Estes dados revelam a ineficácia de uma abordagem criminalizadora e proibicionista, confirmando que a adição não é um problema criminal, mas de saúde pública.
Não pretendendo menorizar os problemas de saúde conexos com o consumo da canábis, creio ser relevante compará-los com os efeitos nocivos de uma substância cuja aquisição, posse e consumo é regulamentado: o álcool.
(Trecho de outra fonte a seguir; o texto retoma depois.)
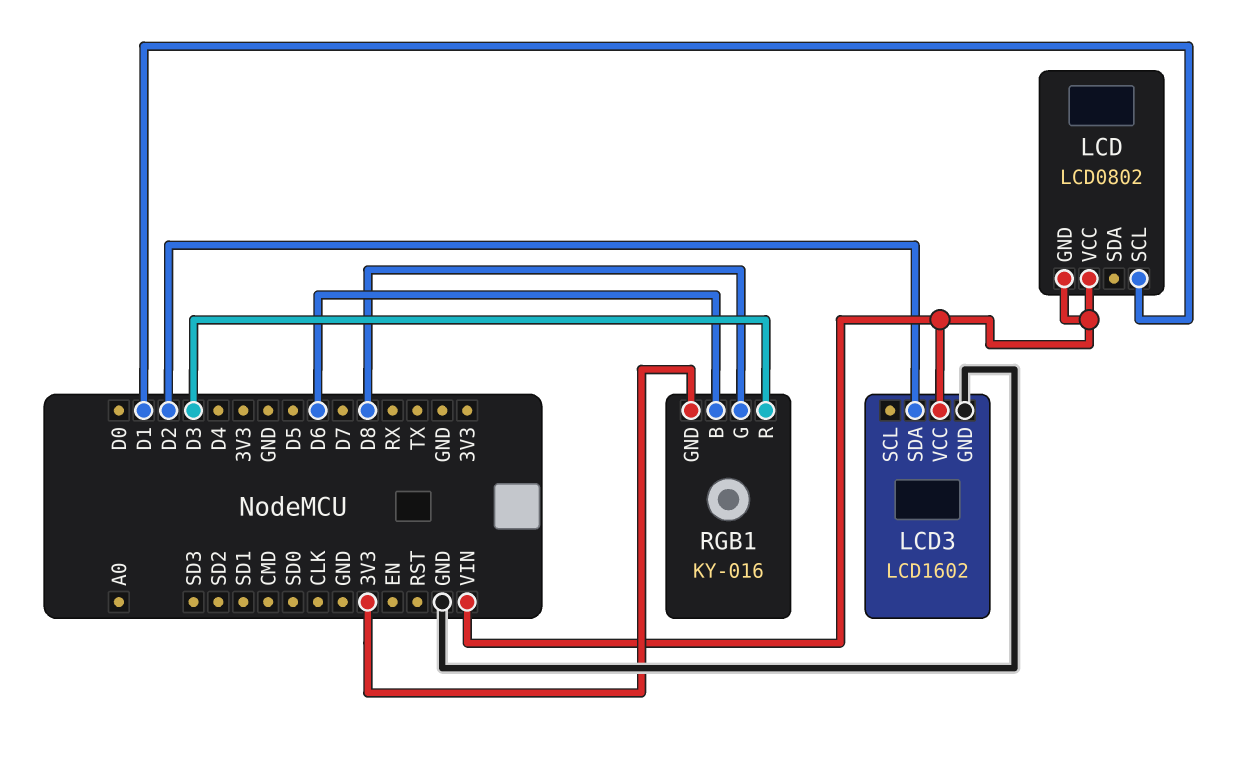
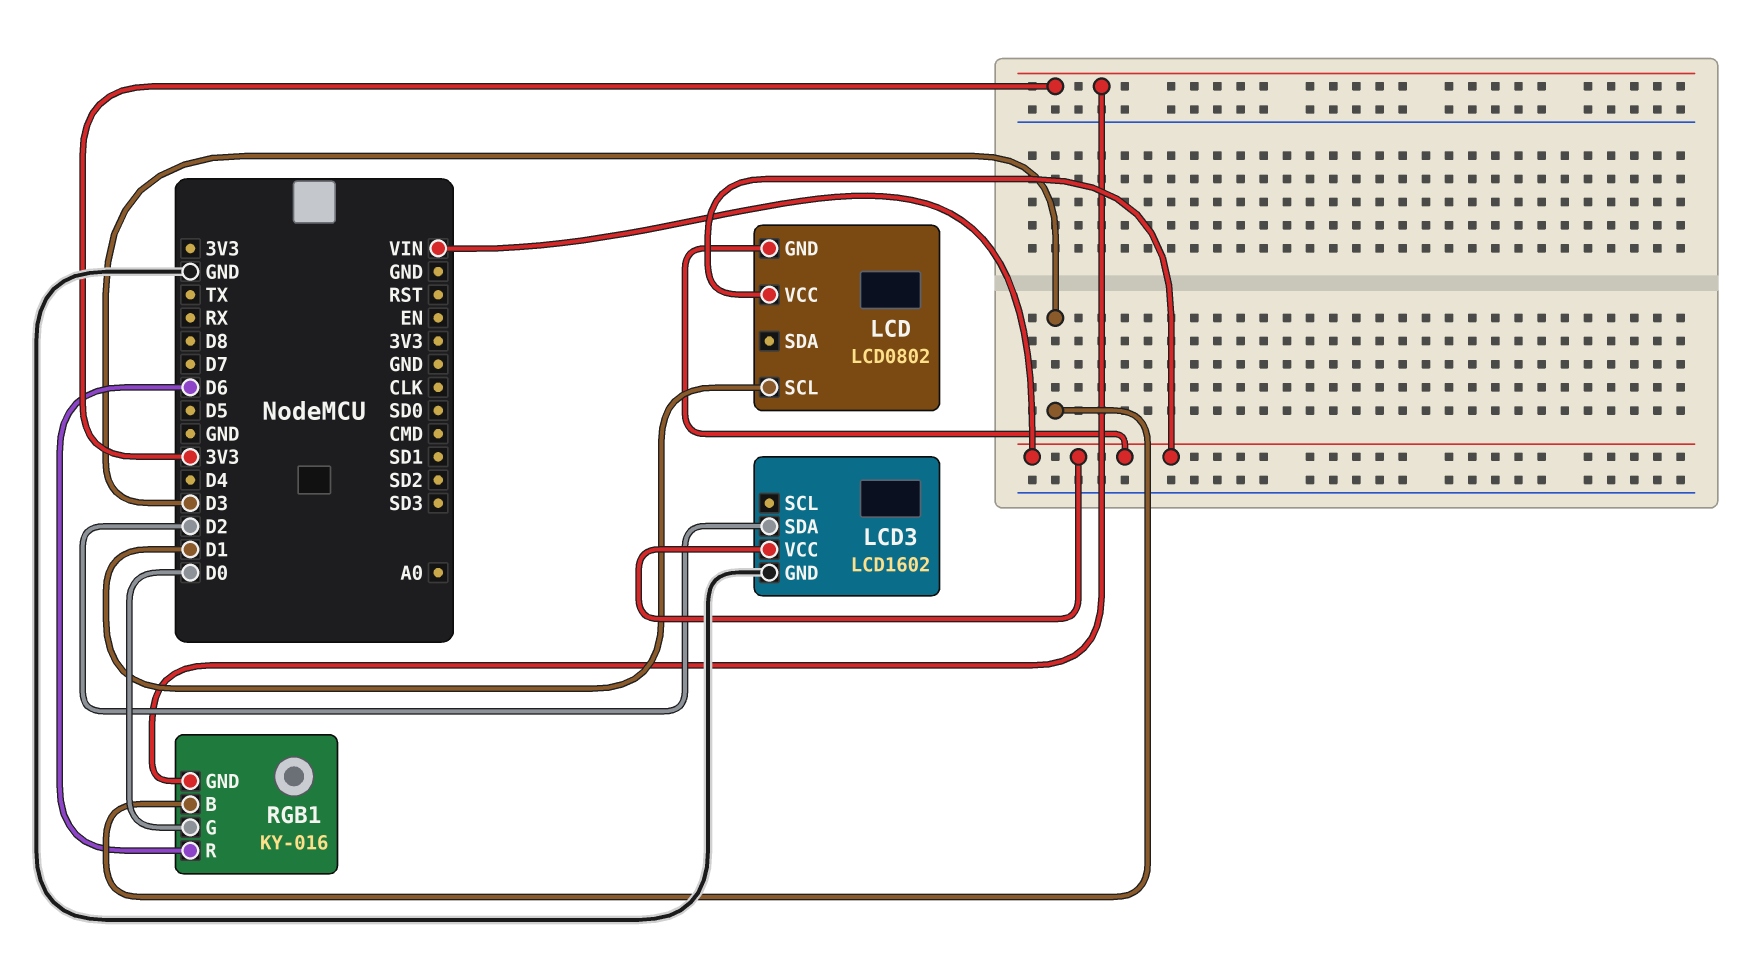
RGB1 pin B: D6 -> D3
RGB1 pin G: D8 -> D0
RGB1 pin R: D3 -> D6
A este respeito, dados do SICAD (Serviço de Intervenção nos Comportamentos Aditivos e nas Dependências) referem que 10% da população portuguesa já terá consumido canábis pelo menos uma vez na sua vida e que 4,5% consome esta substância, no mínimo, uma vez por ano. Ainda de acordo com esta entidade, em 2018 não se registou qualquer vitima mortal associada ao consumo de canábis, enquanto que, durante esse mesmo período, 2493 pessoas morreram com causa atribuída ao álcool.
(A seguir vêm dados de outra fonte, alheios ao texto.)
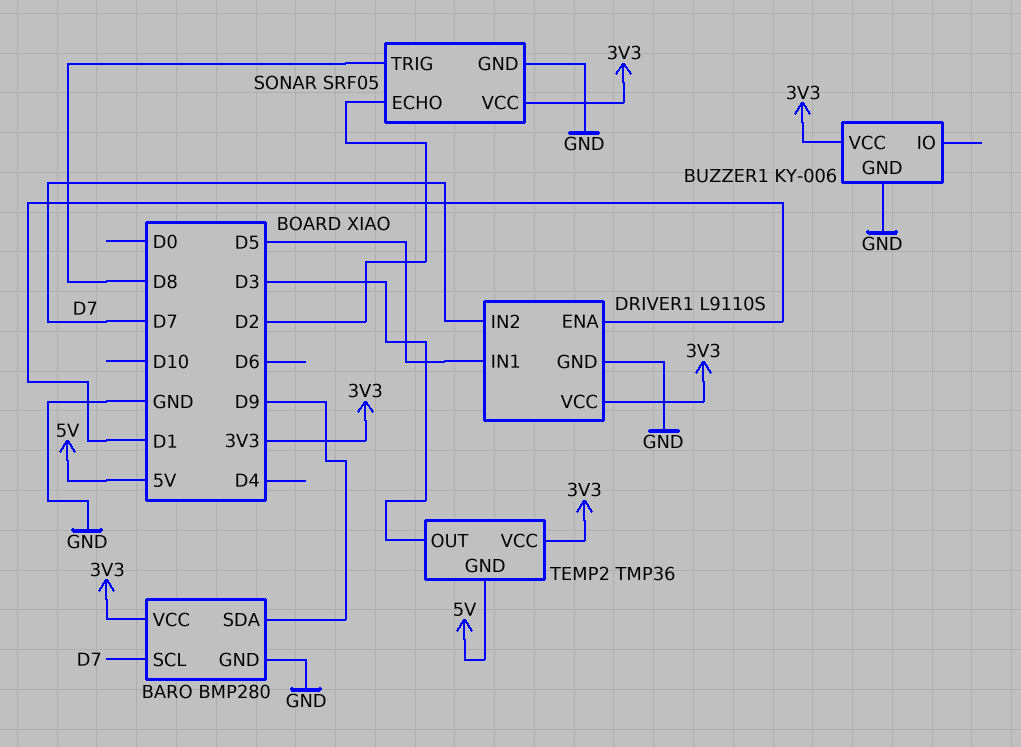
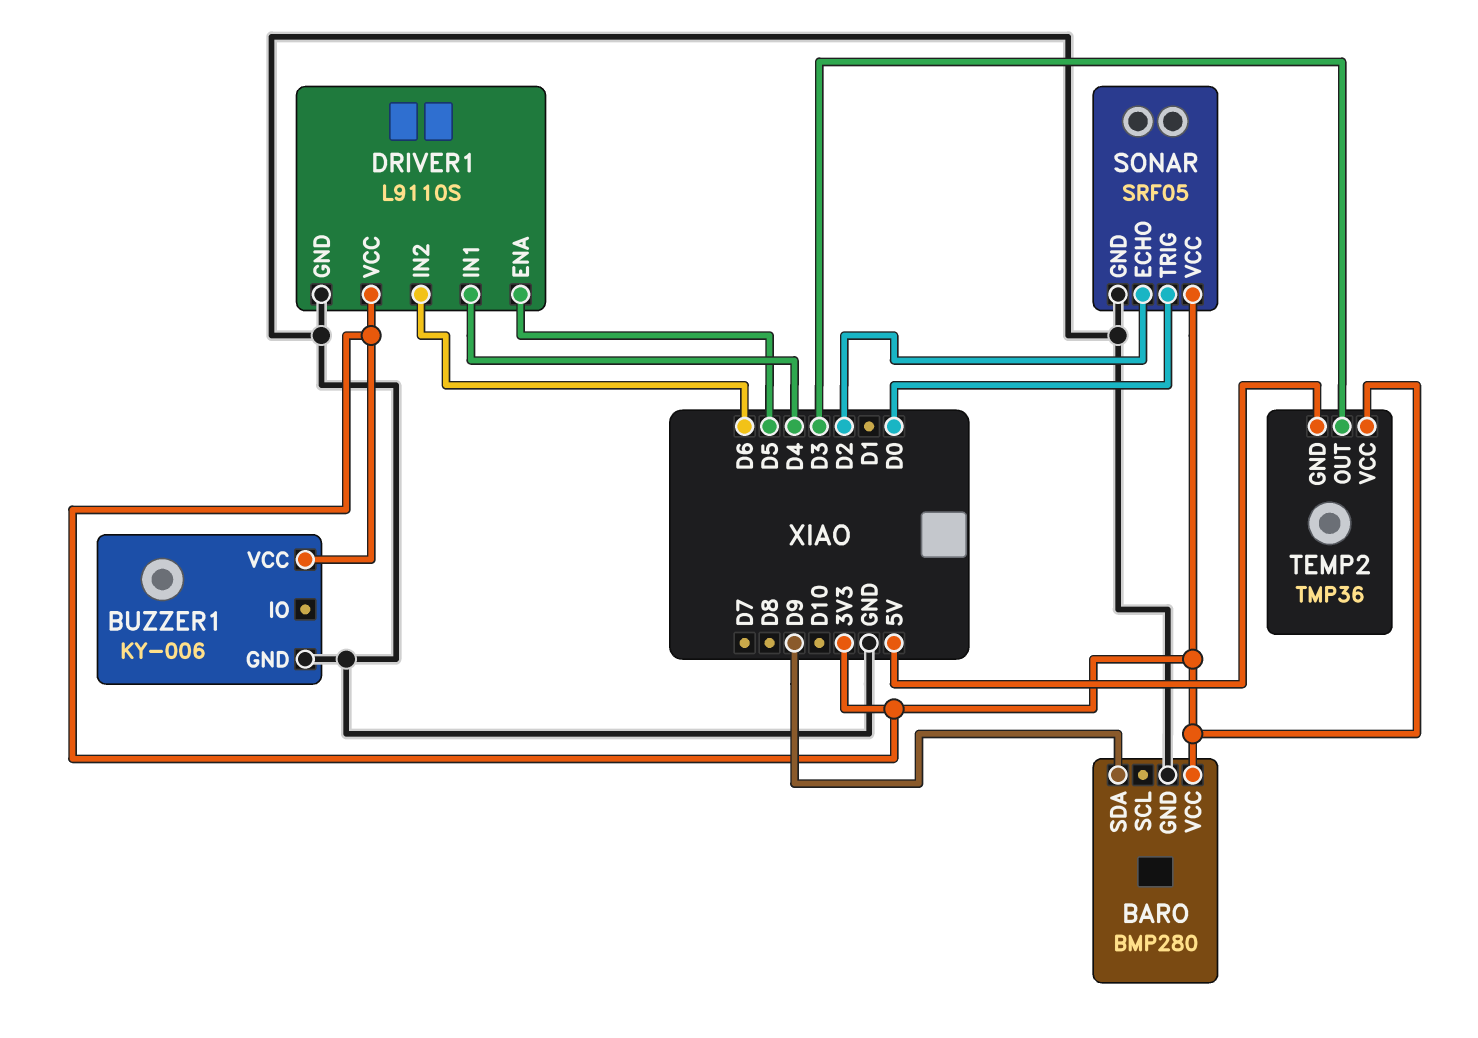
BARO pin SCL: D7 -> none
DRIVER1 pin ENA: D1 -> D5
DRIVER1 pin IN1: D5 -> D4
DRIVER1 pin IN2: D7 -> D6
SONAR pin TRIG: D8 -> D0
Estes dados são úteis para que se possa fazer um outro enquadramento: isto significa que cerca de 10% dos cidadãos e cidadãs, para obter acesso a uma substância cujo grau de letalidade é em tudo inferior à das substâncias alcoólicas, tem de entrar em contacto com criminalidade organizada para a adquirir.
Isto dá origem a que este tipo de criminalidade gere uma imensidão de lucro obtida através destes mercados clandestinos, mercados esses onde a origem e (falta de) qualidade do produto aí vendido é um risco acrescido para a saúde do consumidor.
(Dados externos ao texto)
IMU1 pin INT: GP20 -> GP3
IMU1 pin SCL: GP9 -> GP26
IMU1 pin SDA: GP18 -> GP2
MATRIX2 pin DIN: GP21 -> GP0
Por outras palavras, significa isto que o maior risco para a saúde pública, no atual estado de coisas, não é o consumo da canábis em si, mas a apropriação desta pelo tráfico, pelo crime, pela insegurança dos produtos e pelo acesso a drogas mais “pesadas” e nocivas que a canábis.
É, pois, hora de aproveitar a efeméride dos 20 anos sobre a “descriminalização das drogas” para, unicamente com base na evidência, se voltar a dar um passo rumo ao progresso. É hora de, rejeitando estereótipos e preconceitos, legalizar-se o cultivo, comércio e consumo da canábis.
Esta deve, tendo em conta a especificidade da matéria, ser uma regulamentação exigente ao nível do cultivo, da transformação do produto, da distribuição e do seu comércio. Deve haver uma cadeia de valor que, para além de trazer valor acrescentado, tenha como última ratio a proteção dos seus consumidores, sobretudo em face de substâncias sintéticas e adulteradas.